> Work to complete
Each line of the records needs to come back exactly as written.

Collected data entries

-------------------------

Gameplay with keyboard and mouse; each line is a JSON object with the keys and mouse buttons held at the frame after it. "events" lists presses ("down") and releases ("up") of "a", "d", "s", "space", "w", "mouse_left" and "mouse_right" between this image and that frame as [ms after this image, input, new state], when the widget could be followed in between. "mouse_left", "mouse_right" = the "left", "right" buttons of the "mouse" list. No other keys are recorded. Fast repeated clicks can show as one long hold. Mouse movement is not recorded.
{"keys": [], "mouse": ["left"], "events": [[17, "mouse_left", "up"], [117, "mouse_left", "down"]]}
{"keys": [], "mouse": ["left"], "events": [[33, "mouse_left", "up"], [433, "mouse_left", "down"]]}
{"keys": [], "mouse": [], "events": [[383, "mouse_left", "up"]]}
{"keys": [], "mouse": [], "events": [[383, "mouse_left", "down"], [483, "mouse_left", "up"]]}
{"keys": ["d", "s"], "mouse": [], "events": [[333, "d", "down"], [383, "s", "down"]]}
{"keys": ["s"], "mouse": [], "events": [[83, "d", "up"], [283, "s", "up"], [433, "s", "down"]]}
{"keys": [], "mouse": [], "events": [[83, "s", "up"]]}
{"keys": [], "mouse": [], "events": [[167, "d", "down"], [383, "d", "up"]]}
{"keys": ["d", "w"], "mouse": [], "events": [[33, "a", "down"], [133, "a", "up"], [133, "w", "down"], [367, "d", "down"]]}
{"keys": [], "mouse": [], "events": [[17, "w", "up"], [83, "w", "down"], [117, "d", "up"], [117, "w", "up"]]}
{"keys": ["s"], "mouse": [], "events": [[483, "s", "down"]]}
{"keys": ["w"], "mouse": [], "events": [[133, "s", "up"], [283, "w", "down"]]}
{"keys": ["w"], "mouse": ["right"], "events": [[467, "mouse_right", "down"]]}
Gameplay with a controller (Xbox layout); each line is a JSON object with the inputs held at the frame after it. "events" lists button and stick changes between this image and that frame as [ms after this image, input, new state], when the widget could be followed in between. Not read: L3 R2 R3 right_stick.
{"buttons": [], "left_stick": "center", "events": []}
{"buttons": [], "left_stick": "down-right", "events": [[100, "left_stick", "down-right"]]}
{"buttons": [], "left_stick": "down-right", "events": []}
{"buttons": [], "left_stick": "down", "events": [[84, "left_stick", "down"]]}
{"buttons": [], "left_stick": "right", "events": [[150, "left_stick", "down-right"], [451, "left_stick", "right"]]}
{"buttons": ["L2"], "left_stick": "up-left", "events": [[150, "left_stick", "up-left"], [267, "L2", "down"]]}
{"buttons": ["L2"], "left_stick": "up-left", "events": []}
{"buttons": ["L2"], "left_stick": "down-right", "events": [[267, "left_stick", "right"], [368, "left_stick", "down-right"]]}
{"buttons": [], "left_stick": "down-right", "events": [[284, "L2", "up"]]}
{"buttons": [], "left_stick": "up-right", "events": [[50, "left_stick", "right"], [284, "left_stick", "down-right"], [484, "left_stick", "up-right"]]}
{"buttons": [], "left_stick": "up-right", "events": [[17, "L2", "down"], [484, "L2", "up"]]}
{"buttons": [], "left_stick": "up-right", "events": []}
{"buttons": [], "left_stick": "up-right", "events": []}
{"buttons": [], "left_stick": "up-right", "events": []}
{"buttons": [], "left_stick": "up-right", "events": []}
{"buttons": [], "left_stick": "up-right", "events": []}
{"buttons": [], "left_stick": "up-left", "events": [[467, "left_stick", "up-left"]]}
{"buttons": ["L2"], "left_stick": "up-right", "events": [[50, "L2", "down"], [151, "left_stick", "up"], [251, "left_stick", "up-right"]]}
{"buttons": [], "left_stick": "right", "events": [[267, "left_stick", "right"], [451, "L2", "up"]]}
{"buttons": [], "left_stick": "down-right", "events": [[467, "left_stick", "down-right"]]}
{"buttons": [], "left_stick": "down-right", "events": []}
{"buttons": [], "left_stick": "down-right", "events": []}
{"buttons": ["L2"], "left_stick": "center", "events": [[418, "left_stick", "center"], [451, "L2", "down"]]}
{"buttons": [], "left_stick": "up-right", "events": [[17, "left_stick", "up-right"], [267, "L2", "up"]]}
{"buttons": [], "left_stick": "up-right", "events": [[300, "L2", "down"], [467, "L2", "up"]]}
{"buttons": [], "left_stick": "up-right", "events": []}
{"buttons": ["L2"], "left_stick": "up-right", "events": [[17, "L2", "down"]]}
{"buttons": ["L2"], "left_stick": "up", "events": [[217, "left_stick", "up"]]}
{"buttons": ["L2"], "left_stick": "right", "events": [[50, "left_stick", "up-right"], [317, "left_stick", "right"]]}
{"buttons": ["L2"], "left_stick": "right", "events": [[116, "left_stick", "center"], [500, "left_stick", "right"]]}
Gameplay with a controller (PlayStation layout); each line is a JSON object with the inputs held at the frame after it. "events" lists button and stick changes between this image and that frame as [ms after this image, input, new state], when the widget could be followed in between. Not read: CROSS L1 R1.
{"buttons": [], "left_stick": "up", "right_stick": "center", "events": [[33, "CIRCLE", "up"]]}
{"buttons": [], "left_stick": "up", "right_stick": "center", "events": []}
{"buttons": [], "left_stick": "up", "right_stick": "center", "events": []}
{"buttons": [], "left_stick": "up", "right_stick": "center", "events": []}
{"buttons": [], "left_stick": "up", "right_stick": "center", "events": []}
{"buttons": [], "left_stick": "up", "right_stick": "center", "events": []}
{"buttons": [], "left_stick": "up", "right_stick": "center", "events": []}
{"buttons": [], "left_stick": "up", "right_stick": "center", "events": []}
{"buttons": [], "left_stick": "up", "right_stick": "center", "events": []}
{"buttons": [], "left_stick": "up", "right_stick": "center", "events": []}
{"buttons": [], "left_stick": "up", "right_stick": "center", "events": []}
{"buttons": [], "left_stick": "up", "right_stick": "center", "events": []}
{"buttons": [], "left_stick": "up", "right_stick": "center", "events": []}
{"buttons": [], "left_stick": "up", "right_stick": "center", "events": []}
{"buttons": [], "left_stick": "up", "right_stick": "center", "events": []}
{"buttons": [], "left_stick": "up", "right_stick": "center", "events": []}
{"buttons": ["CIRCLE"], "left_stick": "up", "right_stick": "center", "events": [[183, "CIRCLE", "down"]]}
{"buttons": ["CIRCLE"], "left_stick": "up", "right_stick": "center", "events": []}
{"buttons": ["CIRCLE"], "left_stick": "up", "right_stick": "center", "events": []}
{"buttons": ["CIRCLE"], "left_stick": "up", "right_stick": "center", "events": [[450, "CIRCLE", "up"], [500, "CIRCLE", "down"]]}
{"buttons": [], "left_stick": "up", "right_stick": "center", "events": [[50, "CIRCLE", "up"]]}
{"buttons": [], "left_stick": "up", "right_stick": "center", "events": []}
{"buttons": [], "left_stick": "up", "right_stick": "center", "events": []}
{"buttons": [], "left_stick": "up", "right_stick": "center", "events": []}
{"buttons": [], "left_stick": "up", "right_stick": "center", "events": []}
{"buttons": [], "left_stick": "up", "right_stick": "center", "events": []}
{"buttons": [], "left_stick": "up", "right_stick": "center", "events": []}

-------------------------

> Answer to the problem
Gameplay with keyboard and mouse; each line is a JSON object with the keys and mouse buttons held at the frame after it. "events" lists presses ("down") and releases ("up") of "a", "d", "s", "space", "w", "mouse_left" and "mouse_right" between this image and that frame as [ms after this image, input, new state], when the widget could be followed in between. "mouse_left", "mouse_right" = the "left", "right" buttons of the "mouse" list. No other keys are recorded. Fast repeated clicks can show as one long hold. Mouse movement is not recorded.
{"keys": [], "mouse": ["left"], "events": [[17, "mouse_left", "up"], [117, "mouse_left", "down"]]}
{"keys": [], "mouse": ["left"], "events": [[33, "mouse_left", "up"], [433, "mouse_left", "down"]]}
{"keys": [], "mouse": [], "events": [[383, "mouse_left", "up"]]}
{"keys": [], "mouse": [], "events": [[383, "mouse_left", "down"], [483, "mouse_left", "up"]]}
{"keys": ["d", "s"], "mouse": [], "events": [[333, "d", "down"], [383, "s", "down"]]}
{"keys": ["s"], "mouse": [], "events": [[83, "d", "up"], [283, "s", "up"], [433, "s", "down"]]}
{"keys": [], "mouse": [], "events": [[83, "s", "up"]]}
{"keys": [], "mouse": [], "events": [[167, "d", "down"], [383, "d", "up"]]}
{"keys": ["d", "w"], "mouse": [], "events": [[33, "a", "down"], [133, "a", "up"], [133, "w", "down"], [367, "d", "down"]]}
{"keys": [], "mouse": [], "events": [[17, "w", "up"], [83, "w", "down"], [117, "d", "up"], [117, "w", "up"]]}
{"keys": ["s"], "mouse": [], "events": [[483, "s", "down"]]}
{"keys": ["w"], "mouse": [], "events": [[133, "s", "up"], [283, "w", "down"]]}
{"keys": ["w"], "mouse": ["right"], "events": [[467, "mouse_right", "down"]]}
Gameplay with a controller (Xbox layout); each line is a JSON object with the inputs held at the frame after it. "events" lists button and stick changes between this image and that frame as [ms after this image, input, new state], when the widget could be followed in between. Not read: L3 R2 R3 right_stick.
{"buttons": [], "left_stick": "center", "events": []}
{"buttons": [], "left_stick": "down-right", "events": [[100, "left_stick", "down-right"]]}
{"buttons": [], "left_stick": "down-right", "events": []}
{"buttons": [], "left_stick": "down", "events": [[84, "left_stick", "down"]]}
{"buttons": [], "left_stick": "right", "events": [[150, "left_stick", "down-right"], [451, "left_stick", "right"]]}
{"buttons": ["L2"], "left_stick": "up-left", "events": [[150, "left_stick", "up-left"], [267, "L2", "down"]]}
{"buttons": ["L2"], "left_stick": "up-left", "events": []}
{"buttons": ["L2"], "left_stick": "down-right", "events": [[267, "left_stick", "right"], [368, "left_stick", "down-right"]]}
{"buttons": [], "left_stick": "down-right", "events": [[284, "L2", "up"]]}
{"buttons": [], "left_stick": "up-right", "events": [[50, "left_stick", "right"], [284, "left_stick", "down-right"], [484, "left_stick", "up-right"]]}
{"buttons": [], "left_stick": "up-right", "events": [[17, "L2", "down"], [484, "L2", "up"]]}
{"buttons": [], "left_stick": "up-right", "events": []}
{"buttons": [], "left_stick": "up-right", "events": []}
{"buttons": [], "left_stick": "up-right", "events": []}
{"buttons": [], "left_stick": "up-right", "events": []}
{"buttons": [], "left_stick": "up-right", "events": []}
{"buttons": [], "left_stick": "up-left", "events": [[467, "left_stick", "up-left"]]}
{"buttons": ["L2"], "left_stick": "up-right", "events": [[50, "L2", "down"], [151, "left_stick", "up"], [251, "left_stick", "up-right"]]}
{"buttons": [], "left_stick": "right", "events": [[267, "left_stick", "right"], [451, "L2", "up"]]}
{"buttons": [], "left_stick": "down-right", "events": [[467, "left_stick", "down-right"]]}
{"buttons": [], "left_stick": "down-right", "events": []}
{"buttons": [], "left_stick": "down-right", "events": []}
{"buttons": ["L2"], "left_stick": "center", "events": [[418, "left_stick", "center"], [451, "L2", "down"]]}
{"buttons": [], "left_stick": "up-right", "events": [[17, "left_stick", "up-right"], [267, "L2", "up"]]}
{"buttons": [], "left_stick": "up-right", "events": [[300, "L2", "down"], [467, "L2", "up"]]}
{"buttons": [], "left_stick": "up-right", "events": []}
{"buttons": ["L2"], "left_stick": "up-right", "events": [[17, "L2", "down"]]}
{"buttons": ["L2"], "left_stick": "up", "events": [[217, "left_stick", "up"]]}
{"buttons": ["L2"], "left_stick": "right", "events": [[50, "left_stick", "up-right"], [317, "left_stick", "right"]]}
{"buttons": ["L2"], "left_stick": "right", "events": [[116, "left_stick", "center"], [500, "left_stick", "right"]]}
Gameplay with a controller (PlayStation layout); each line is a JSON object with the inputs held at the frame after it. "events" lists button and stick changes between this image and that frame as [ms after this image, input, new state], when the widget could be followed in between. Not read: CROSS L1 R1.
{"buttons": [], "left_stick": "up", "right_stick": "center", "events": [[33, "CIRCLE", "up"]]}
{"buttons": [], "left_stick": "up", "right_stick": "center", "events": []}
{"buttons": [], "left_stick": "up", "right_stick": "center", "events": []}
{"buttons": [], "left_stick": "up", "right_stick": "center", "events": []}
{"buttons": [], "left_stick": "up", "right_stick": "center", "events": []}
{"buttons": [], "left_stick": "up", "right_stick": "center", "events": []}
{"buttons": [], "left_stick": "up", "right_stick": "center", "events": []}
{"buttons": [], "left_stick": "up", "right_stick": "center", "events": []}
{"buttons": [], "left_stick": "up", "right_stick": "center", "events": []}
{"buttons": [], "left_stick": "up", "right_stick": "center", "events": []}
{"buttons": [], "left_stick": "up", "right_stick": "center", "events": []}
{"buttons": [], "left_stick": "up", "right_stick": "center", "events": []}
{"buttons": [], "left_stick": "up", "right_stick": "center", "events": []}
{"buttons": [], "left_stick": "up", "right_stick": "center", "events": []}
{"buttons": [], "left_stick": "up", "right_stick": "center", "events": []}
{"buttons": [], "left_stick": "up", "right_stick": "center", "events": []}
{"buttons": ["CIRCLE"], "left_stick": "up", "right_stick": "center", "events": [[183, "CIRCLE", "down"]]}
{"buttons": ["CIRCLE"], "left_stick": "up", "right_stick": "center", "events": []}
{"buttons": ["CIRCLE"], "left_stick": "up", "right_stick": "center", "events": []}
{"buttons": ["CIRCLE"], "left_stick": "up", "right_stick": "center", "events": [[450, "CIRCLE", "up"], [500, "CIRCLE", "down"]]}
{"buttons": [], "left_stick": "up", "right_stick": "center", "events": [[50, "CIRCLE", "up"]]}
{"buttons": [], "left_stick": "up", "right_stick": "center", "events": []}
{"buttons": [], "left_stick": "up", "right_stick": "center", "events": []}
{"buttons": [], "left_stick": "up", "right_stick": "center", "events": []}
{"buttons": [], "left_stick": "up", "right_stick": "center", "events": []}
{"buttons": [], "left_stick": "up", "right_stick": "center", "events": []}
{"buttons": [], "left_stick": "up", "right_stick": "center", "events": []}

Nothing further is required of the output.